Une nouvelle étude relance le débat sur l'utilisation des médicaments destinés à réduire le taux de cholestérol dans le sang. Une vaste enquête internationale, menée en partie par des chercheurs de l'Université McGill, révèle que la prise de statines pourrait prévenir de façon significative les risques de crise cardiaque dans une proportion importante de la population.

L'an dernier, la communauté scientifique avait émis de sérieux doutes sur les bénéfices associés à ces médicaments, qui trônent en tête des palmarès des ventes dans le monde.

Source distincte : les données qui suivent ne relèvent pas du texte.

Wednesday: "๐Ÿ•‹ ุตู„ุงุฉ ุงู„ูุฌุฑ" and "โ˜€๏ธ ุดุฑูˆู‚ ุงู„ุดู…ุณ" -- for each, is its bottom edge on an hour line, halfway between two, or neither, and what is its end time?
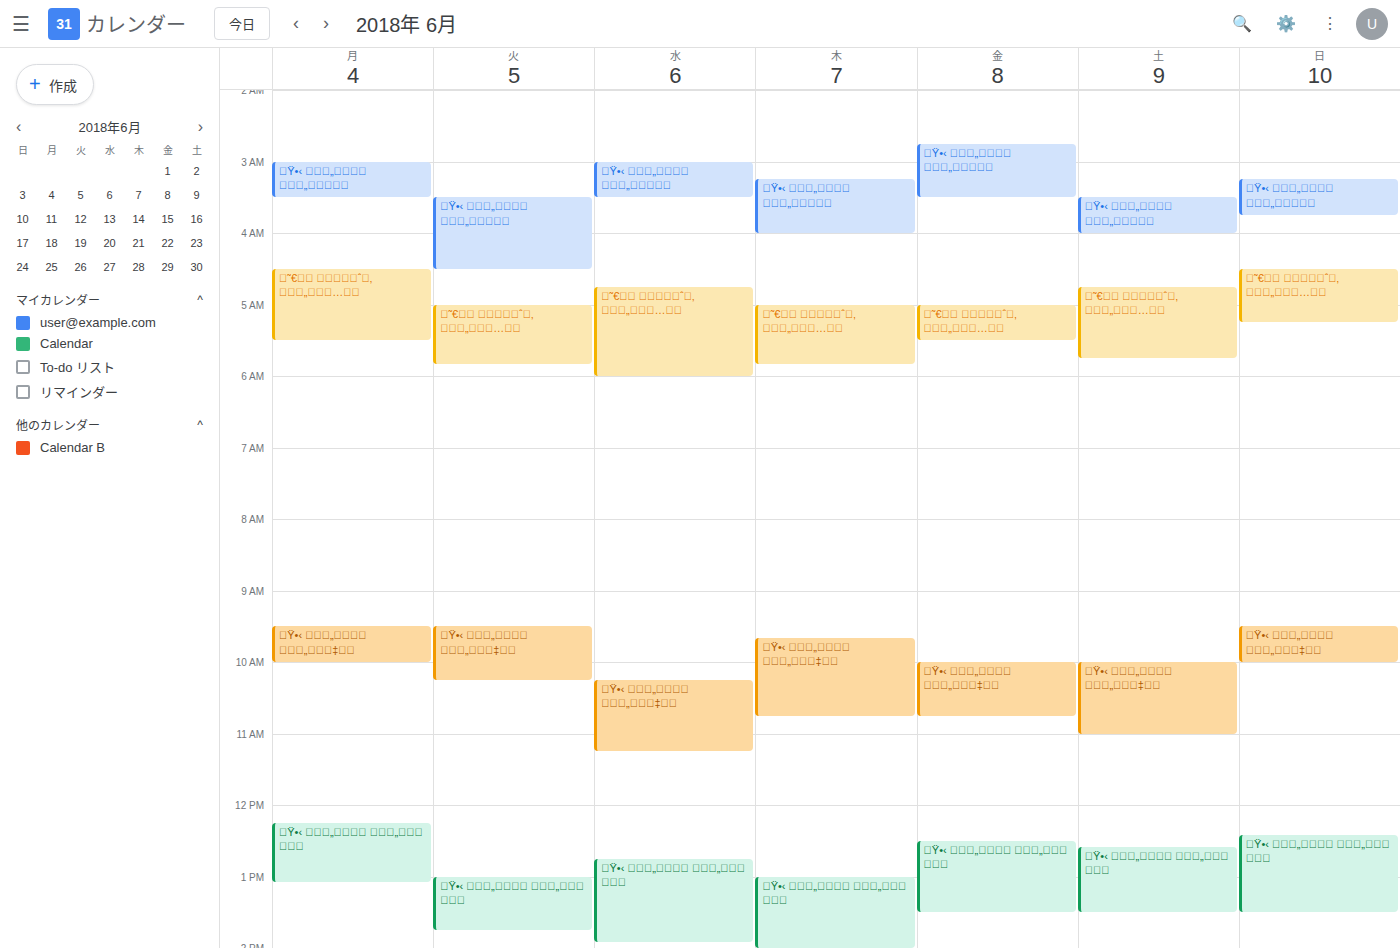
"๐Ÿ•‹ ุตู„ุงุฉ ุงู„ูุฌุฑ": 3:30 AM, halfway between the 3 AM and 4 AM lines. "โ˜€๏ธ ุดุฑูˆู‚ ุงู„ุดู…ุณ": 6:00 AM, exactly on the 6 AM line.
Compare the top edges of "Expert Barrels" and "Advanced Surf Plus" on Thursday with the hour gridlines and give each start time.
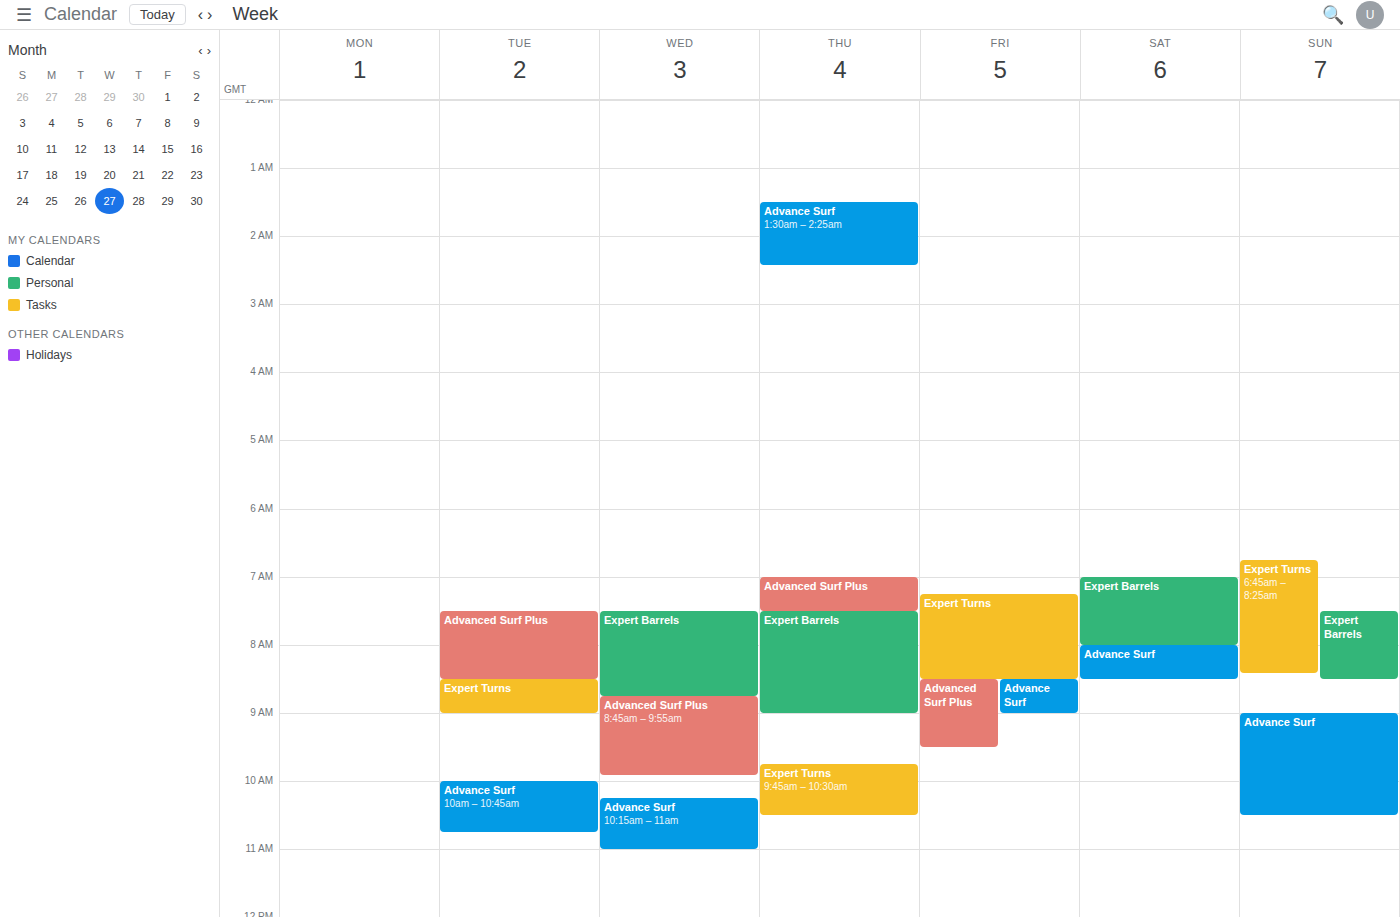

Cette nouvelle étude attribue des bienfaits si importants à la prise préventive de statines qu'un comité indépendant chargé d'analyser les résultats préliminaires a ordonné l'arrêt des essais cliniques deux ans avant leur terme. «D'habitude, quand on reçoit un tel avis, c'est très inquiétant, cela peut vouloir dire qu'il y a des effets indésirables considérables, explique le Dr Jacques Genest, de l'Institut de recherche du Centre universitaire de santé McGill. Cette fois, c'était l'inverse. Il aurait été non éthique de poursuivre l'étude alors qu'on connaît les bénéfices du produit et que des patients sont traités avec un placebo.»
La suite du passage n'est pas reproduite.